### [Task statement]
Taking the entries below, transcribe only the lines starting with the one with "thumb cmc: (166, 119)" and going on through the one with "pinky dip: (228, 212)", exactly as written, without the pictures.

### [Provided material]

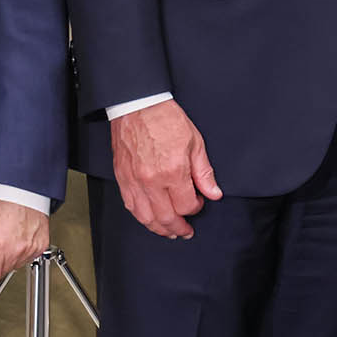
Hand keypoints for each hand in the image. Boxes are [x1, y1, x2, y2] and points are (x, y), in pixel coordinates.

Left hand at [0, 199, 51, 288]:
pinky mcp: (41, 245)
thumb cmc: (0, 201)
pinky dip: (22, 251)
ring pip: (14, 266)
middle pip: (1, 273)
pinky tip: (18, 237)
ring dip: (8, 258)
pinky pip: (28, 257)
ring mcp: (31, 248)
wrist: (23, 188)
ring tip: (7, 238)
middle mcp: (17, 250)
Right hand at [112, 99, 221, 238]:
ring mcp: (134, 181)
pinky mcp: (122, 178)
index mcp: (173, 171)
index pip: (186, 205)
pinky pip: (131, 207)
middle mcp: (151, 181)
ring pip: (146, 217)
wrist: (138, 105)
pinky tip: (150, 218)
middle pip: (166, 218)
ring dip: (159, 229)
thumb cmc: (166, 119)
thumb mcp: (195, 142)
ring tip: (169, 231)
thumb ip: (204, 172)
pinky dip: (142, 217)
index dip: (196, 207)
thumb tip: (214, 193)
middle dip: (179, 227)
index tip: (200, 202)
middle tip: (186, 230)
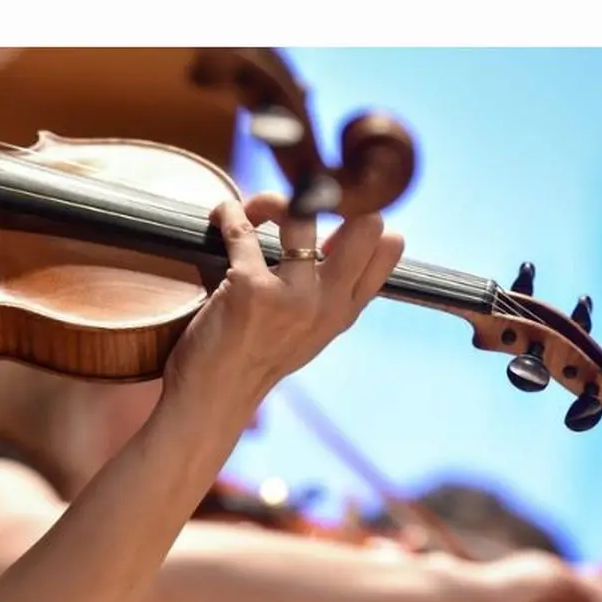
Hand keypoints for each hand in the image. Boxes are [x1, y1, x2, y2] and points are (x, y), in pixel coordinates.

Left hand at [164, 193, 403, 404]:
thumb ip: (331, 294)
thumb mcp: (309, 333)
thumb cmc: (252, 363)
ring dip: (272, 201)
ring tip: (253, 212)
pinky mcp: (250, 288)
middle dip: (330, 201)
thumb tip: (346, 234)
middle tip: (295, 207)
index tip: (330, 213)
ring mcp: (291, 295)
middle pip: (362, 224)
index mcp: (344, 312)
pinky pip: (243, 227)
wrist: (212, 400)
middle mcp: (326, 303)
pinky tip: (221, 214)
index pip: (388, 248)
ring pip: (304, 214)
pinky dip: (228, 212)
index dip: (362, 219)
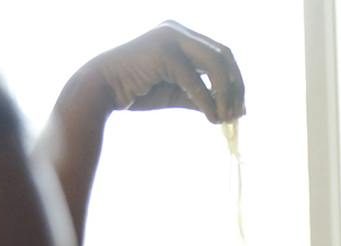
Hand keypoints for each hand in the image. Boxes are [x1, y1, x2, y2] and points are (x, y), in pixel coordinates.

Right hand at [84, 21, 243, 121]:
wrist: (101, 90)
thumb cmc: (137, 92)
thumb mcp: (177, 95)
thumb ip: (204, 98)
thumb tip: (238, 111)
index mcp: (182, 36)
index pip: (221, 53)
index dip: (236, 81)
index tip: (239, 108)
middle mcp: (178, 31)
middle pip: (224, 54)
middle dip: (236, 86)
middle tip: (237, 114)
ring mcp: (171, 38)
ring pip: (216, 63)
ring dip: (226, 94)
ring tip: (224, 118)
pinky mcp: (164, 53)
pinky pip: (196, 81)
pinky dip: (207, 102)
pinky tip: (211, 118)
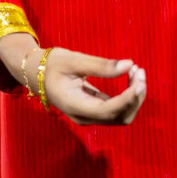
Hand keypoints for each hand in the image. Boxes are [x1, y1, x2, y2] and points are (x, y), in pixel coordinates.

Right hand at [0, 32, 145, 125]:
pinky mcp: (95, 110)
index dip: (128, 98)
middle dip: (135, 97)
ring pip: (122, 115)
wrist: (36, 73)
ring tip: (137, 71)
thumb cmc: (52, 64)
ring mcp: (90, 116)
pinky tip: (131, 75)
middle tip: (139, 70)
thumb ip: (101, 65)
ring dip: (134, 96)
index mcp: (75, 105)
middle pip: (120, 117)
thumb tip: (129, 65)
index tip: (140, 80)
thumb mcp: (74, 60)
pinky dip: (129, 94)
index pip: (108, 110)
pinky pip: (117, 108)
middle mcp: (84, 116)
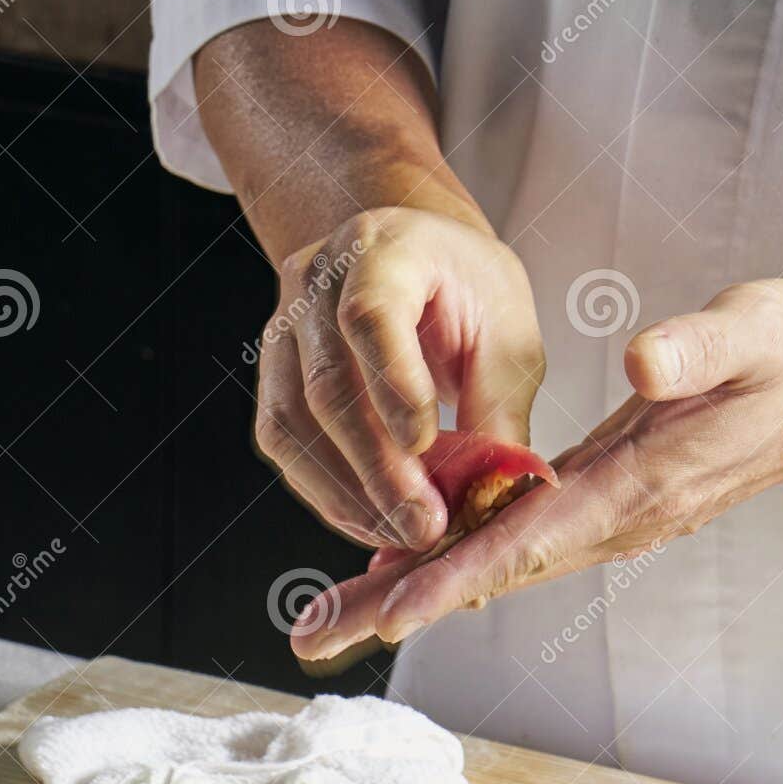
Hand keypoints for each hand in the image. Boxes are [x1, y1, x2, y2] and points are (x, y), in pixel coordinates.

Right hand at [255, 205, 545, 552]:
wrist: (419, 261)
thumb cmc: (470, 291)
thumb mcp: (509, 333)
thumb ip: (501, 408)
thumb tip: (494, 492)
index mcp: (383, 248)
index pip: (370, 315)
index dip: (392, 384)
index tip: (424, 446)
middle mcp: (317, 282)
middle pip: (327, 382)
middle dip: (376, 467)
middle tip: (422, 524)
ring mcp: (284, 327)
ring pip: (292, 421)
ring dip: (346, 492)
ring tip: (400, 534)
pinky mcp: (274, 374)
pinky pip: (284, 443)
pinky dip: (326, 491)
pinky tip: (370, 522)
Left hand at [294, 279, 782, 654]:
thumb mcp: (753, 330)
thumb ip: (696, 351)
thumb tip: (642, 362)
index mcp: (642, 484)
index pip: (532, 539)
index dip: (456, 575)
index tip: (389, 609)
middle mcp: (617, 517)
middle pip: (493, 572)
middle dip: (402, 602)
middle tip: (314, 635)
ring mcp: (609, 516)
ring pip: (496, 562)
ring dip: (414, 588)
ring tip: (330, 613)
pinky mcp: (603, 499)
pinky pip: (515, 538)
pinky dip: (453, 557)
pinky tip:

### [Response]
thumb cmc: (166, 119)
thumb mcp: (195, 142)
ring tip: (169, 231)
thumb ip: (204, 172)
pinky dip: (142, 217)
index dip: (196, 207)
thumb tip: (214, 193)
middle dip: (179, 227)
index tip: (200, 202)
middle tip: (186, 230)
Hand keypoints for each hand in the image. Boxes are [x1, y1, x2, y2] and points are (x, y), in pixel coordinates.

Left hand at [164, 193, 403, 404]:
thumb ip: (331, 294)
thumb mcp: (309, 333)
thumb cmc: (252, 363)
ring dip: (272, 201)
ring tip: (253, 212)
pinky mcp: (250, 288)
middle dip: (330, 201)
thumb tip: (346, 234)
middle tip: (295, 207)
index tip: (330, 213)
ring mcp: (291, 295)
middle pip: (362, 224)
index mcp: (344, 312)
pinky pip: (243, 227)
wrist: (212, 400)
middle mcp: (326, 303)
pinky tip: (221, 214)
index pip: (388, 248)
ring pip: (304, 214)
pinky dip: (228, 212)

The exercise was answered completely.